LYSIMACHUS GOLD STATER FROM BYZANTIUM – EX TOOAPSE HOARD OF 1908 AND PEDIGREED BACK TO THE HESS SALE OF 1918 – CHOICE AU NGC GRADED GREEK THRACE COIN (Inv. 20533)
$18,500.00
20533. KINGDOM OF THRACE. KING LYSIMACHUS, 305-281 BC
Gold Stater, 8.47 g, 20 mm. Posthumous issue of Byzantium, ca. 150-140 BC.
Obv. Head of deified Alexander the Great right, with the horn of Amon. Rev. BAΣIΛEΩΣ ΛΥΣIMAXOΥ, Athena enthroned left, holding a Nike crowning Lysimachus’ name, NXA monogram in left field, BY on throne, trident in exergue.

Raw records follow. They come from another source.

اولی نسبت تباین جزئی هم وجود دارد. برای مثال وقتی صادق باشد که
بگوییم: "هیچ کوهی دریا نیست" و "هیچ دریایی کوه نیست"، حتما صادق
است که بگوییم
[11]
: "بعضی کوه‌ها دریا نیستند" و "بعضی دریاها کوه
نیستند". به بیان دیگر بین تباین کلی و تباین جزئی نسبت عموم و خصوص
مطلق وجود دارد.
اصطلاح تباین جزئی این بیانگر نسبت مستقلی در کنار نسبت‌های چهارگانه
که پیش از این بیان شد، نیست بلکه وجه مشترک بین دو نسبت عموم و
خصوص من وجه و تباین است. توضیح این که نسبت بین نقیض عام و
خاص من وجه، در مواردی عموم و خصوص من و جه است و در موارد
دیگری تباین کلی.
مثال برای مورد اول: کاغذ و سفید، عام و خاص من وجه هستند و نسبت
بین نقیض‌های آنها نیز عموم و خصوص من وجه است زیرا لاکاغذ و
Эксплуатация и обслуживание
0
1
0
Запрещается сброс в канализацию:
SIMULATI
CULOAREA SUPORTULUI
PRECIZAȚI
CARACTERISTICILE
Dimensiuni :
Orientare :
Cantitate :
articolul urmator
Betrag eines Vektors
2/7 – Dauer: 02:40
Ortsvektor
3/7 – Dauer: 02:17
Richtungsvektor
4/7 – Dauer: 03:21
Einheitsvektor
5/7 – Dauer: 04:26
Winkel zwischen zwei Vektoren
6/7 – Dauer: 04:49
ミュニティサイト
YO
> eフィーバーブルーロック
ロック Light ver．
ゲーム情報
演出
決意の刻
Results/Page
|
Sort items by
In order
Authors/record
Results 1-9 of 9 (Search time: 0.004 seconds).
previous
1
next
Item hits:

Published: Marinescu, Making and Spending Money along the Bosporus: the Lysimachi Coinages Minted by Byzantium and Chalcedon and their Socio-Cultural Context (Columbia University Dissertation, 1996), Issue 135, no. 453.62 and 453.71 (this coin listed erroneously as two different pieces).
Ex CNG Triton VI, 1/14/2003, lot 228 = ex NAC 8, 4/3/1995, lot 240 = Glendining, 5/27/1936, 54 (likely this coin) = Schulman 6/8/1931, 109 = Schulman, 6/5/1930, 75 = Schlessinger, 6/24/1929, 2691 = Hess, 3/19/1918, 280.

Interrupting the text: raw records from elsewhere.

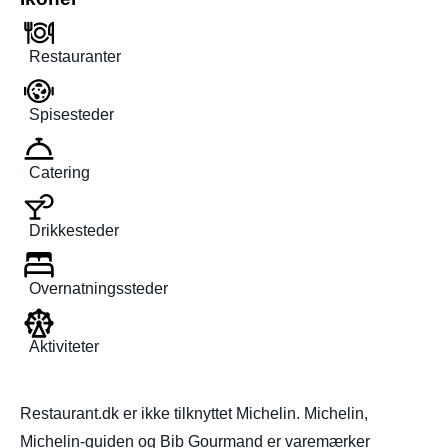
Restauranter
Spisesteder
Catering
Drikkesteder
Overnatningssteder
Aktiviteter
Restaurant.dk er ikke tilknyttet Michelin. Michelin,
Michelin-guiden og Bib Gourmand er varemærker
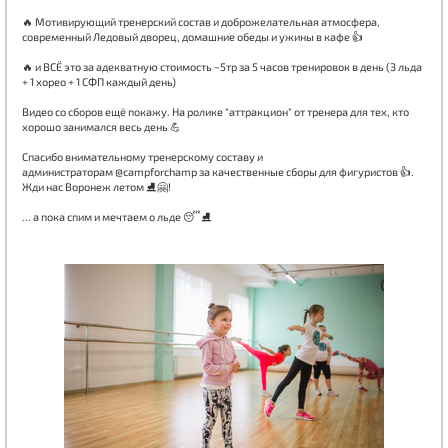
⠀
🔥 Мотивирующий тренерский состав и доброжелательная атмосфера,
современный Ледовый дворец, домашние обеды и ужины в кафе 👍
⠀
🔥 и ВСЁ это за адекватную стоимость ~5тр за 5 часов тренировок в день (3 льда
+ 1 хорео + 1 СФП каждый день)
⠀
Видео со сборов ещё покажу. На ролике "аттракцион" от тренера для тех, кто
хорошо занимался весь день 💪
⠀
Спасибо внимательному тренерскому составу и
администраторам @campforchamp за качественные сборы для фигуристов 👍.
Жди нас Воронеж летом ⛸️🤗!
⠀
... а пока спим и мечтаем о льде 😴⛸️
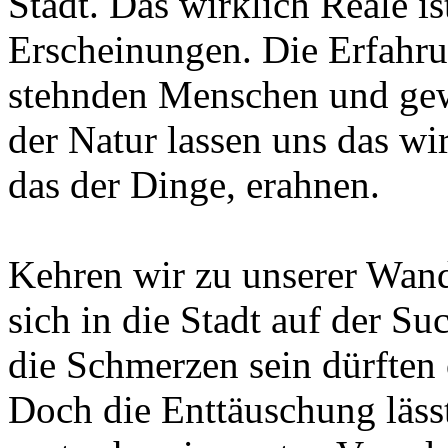
Stadt. Das wirklich Reale is
Erscheinungen. Die Erfahru
stehnden Menschen und gew
der Natur lassen uns das wi
das der Dinge, erahnen.
Kehren wir zu unserer Wand
sich in die Stadt auf der S
die Schmerzen sein dürften
Doch die Enttäuschung lässt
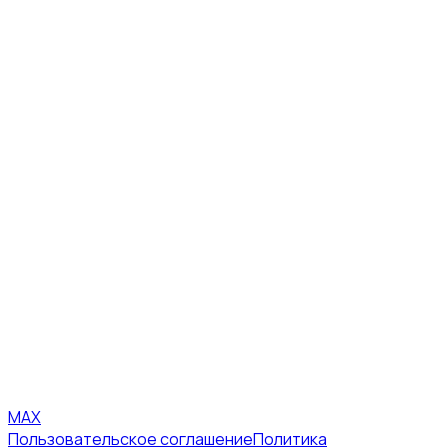
MAX
Пользовательское соглашение
Политика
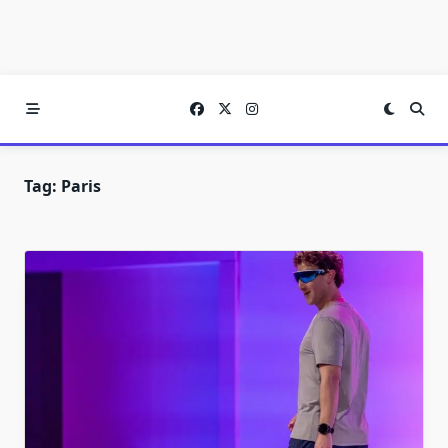
Tag:
Paris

NGC graded CHOICE AU, Strike 5/5, Surface 3/5, “brushed,” with a rich deep reddish toning, a coin undoubtedly from the Tooapse Hoard discovered in 1908.

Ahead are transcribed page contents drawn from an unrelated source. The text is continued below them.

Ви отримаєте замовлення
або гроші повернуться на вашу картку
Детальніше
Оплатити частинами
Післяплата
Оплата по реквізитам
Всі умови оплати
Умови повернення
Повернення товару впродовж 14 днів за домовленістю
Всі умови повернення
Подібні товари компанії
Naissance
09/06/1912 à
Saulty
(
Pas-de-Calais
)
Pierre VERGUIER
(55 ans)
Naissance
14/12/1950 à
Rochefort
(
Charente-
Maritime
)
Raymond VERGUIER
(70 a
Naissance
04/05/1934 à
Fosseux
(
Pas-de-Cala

The Tooapse or Tuapse Hoard (IGCH 1120) was discovered in 1908, and many specimens were sent to the coin cabinet in St. Petersburg. Zograph published 52 pieces that entered the museum, but these were about half of the 90-96 estimated in the find. The rest found their way to the market and appear in sales soon after and continue to the present day. These coins are very distinctive as they are struck from the same pair of dies and thus are remarkably alike. In 1996 I catalogued 80 specimens under issue 135, all from the same die pair, which remains the only pairing known for the issue. Many, like this piece, can be traced to European sales in the early 1910s and 1920s, and this is the case with this specimen. Its distinctive shape, strike and especially the minor rim impact at obverse 11 o’clock allows identification, even while acknowledging that early photographs and casts are often imperfect. We illustrate images of the early catalogues for comparison.